Abstract
The ongoing development of urbanization makes it increasingly necessary to map urban expansion over a longer term than ever. Long time series of remotely sensed images are useful data for understanding urban dynamic processes spatio-temporally, but they are difficult to utilize with traditional bi-temporal change detection techniques. In this article, a framework for mapping urban expansion from long Landsat time series is proposed based on trajectory analysis. Assuming that change indicator trajectories could reveal land-cover change trajectories, there are distinctive temporal signatures of different land-cover conversions in such trajectories that can be traced.
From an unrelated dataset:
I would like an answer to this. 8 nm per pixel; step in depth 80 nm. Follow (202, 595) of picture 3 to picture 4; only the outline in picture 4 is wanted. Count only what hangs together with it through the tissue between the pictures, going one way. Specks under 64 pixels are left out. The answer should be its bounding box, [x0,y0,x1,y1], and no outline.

Accordingly, ideal trajectories of other land-cover types converting to urban land are described. The entire observed trajectory was examined and fitted with ideal trajectories to detect areas that fit the description. This approach requires no single-date classification or extraction of urban land or bi-temporal change threshold determination, and it utilizes temporal information contained in the time series. We tested the method using a 7-year time series of Landsat Thematic Mapper (TM) and Enhanced Thematic Mapper Plus (ETM+) imagery of an urban fringe area of Beijing, China, acquired between 1999 and 2011. The detection of stable urban land and new urban land achieved an overall accuracy of 83.30%, with a kappa coefficient of 0.7917.
Funding
This research was supported by the Fundamental Research Funds for the Central Universities, National Natural Science Foundation of China [40671127].